Louis Kahn

Born:

February 20, 1901, Kuressaare, Estonia

Died:

March 17, 1974 (age 73), Pennsylvania Station, New York City, US

Louis Kahn treated architecture as a problem of order. A building, for him, had a moral anatomy: served spaces (the places we gather, think, learn) and servant spaces (the ducts, stairs, pipes that make it all possible). Out of that split came structure.

Kahn spoke of materials with ethical clarity: if a brick wanted an arch, it was the architect’s job to listen. And under his hand, it usually became a question: What does space want to be?

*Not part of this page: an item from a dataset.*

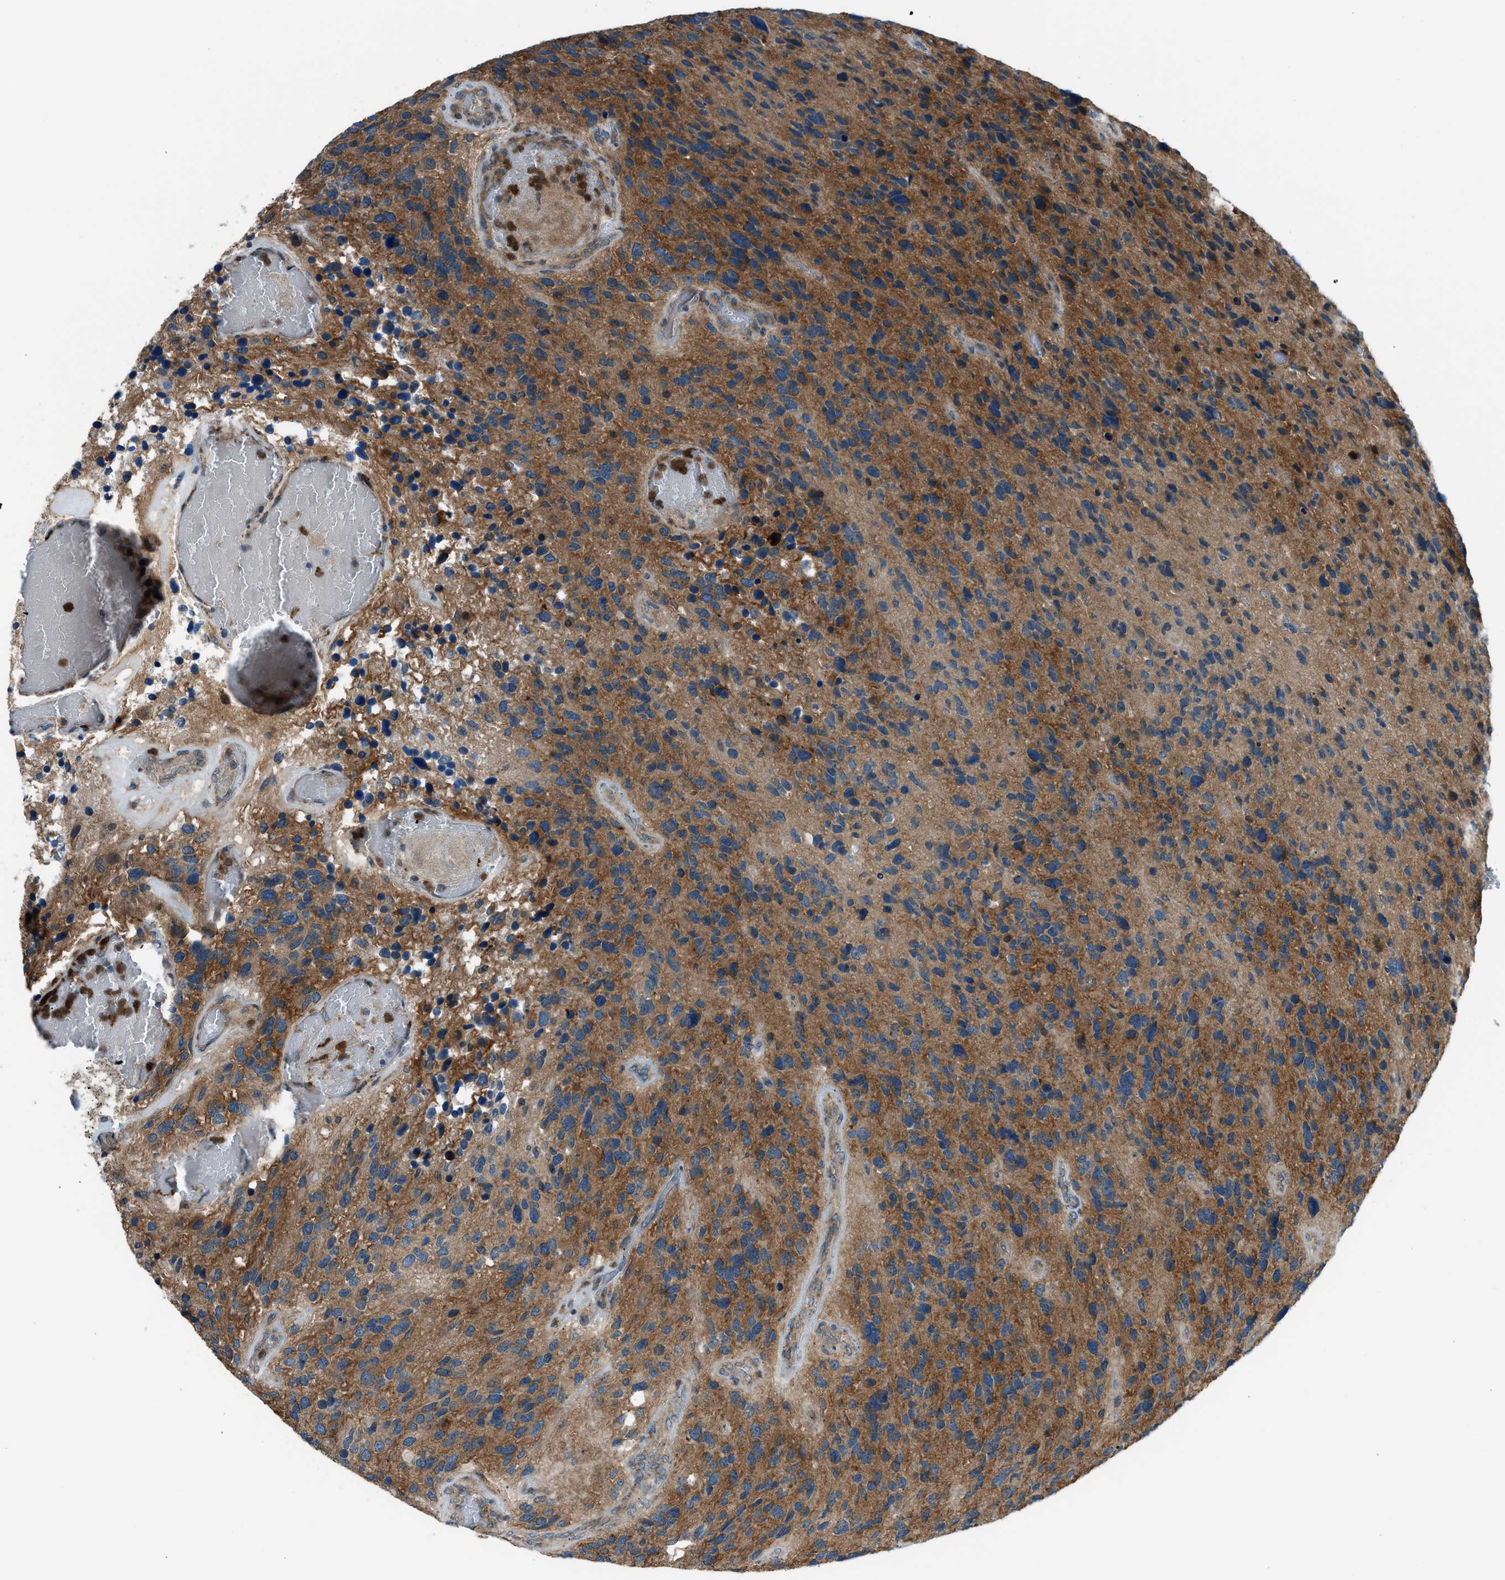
{"staining": {"intensity": "moderate", "quantity": ">75%", "location": "cytoplasmic/membranous"}, "tissue": "glioma", "cell_type": "Tumor cells", "image_type": "cancer", "snomed": [{"axis": "morphology", "description": "Glioma, malignant, High grade"}, {"axis": "topography", "description": "Brain"}], "caption": "Tumor cells reveal moderate cytoplasmic/membranous positivity in about >75% of cells in malignant glioma (high-grade).", "gene": "EDARADD", "patient": {"sex": "female", "age": 58}}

Where Wright made space flow, Kahn made it pause. Geometry, light, and void became instruments of focus. His architecture was deliberate, almost liturgical.

Salk Institute (1965)

Two monumental wings of labs, mirrored in form and function, split by a courtyard of sky, water, and silence. Concrete as a vessel for contemplation.

The Salk Institute
Part 1. Founding and Forming
Jonathan Salk and Nathaniel Kahn, sons of Jonas Salk and Louis Kahn respectively, discuss their fathers’ relationship to each other and to the Salk Institute.

Kimbell Art Museum (1972)

Barrel vaults diffuse daylight across galleries with surgical precision. The architecture disappears into atmosphere—until you realize it’s doing everything.

Ruler

National Assembly Building, Dhaka (1982)

A geometric monolith of voids and mass. Completed posthumously under the supervision of Kahn’s associates, it became one of the most influential civic buildings of the 20th century.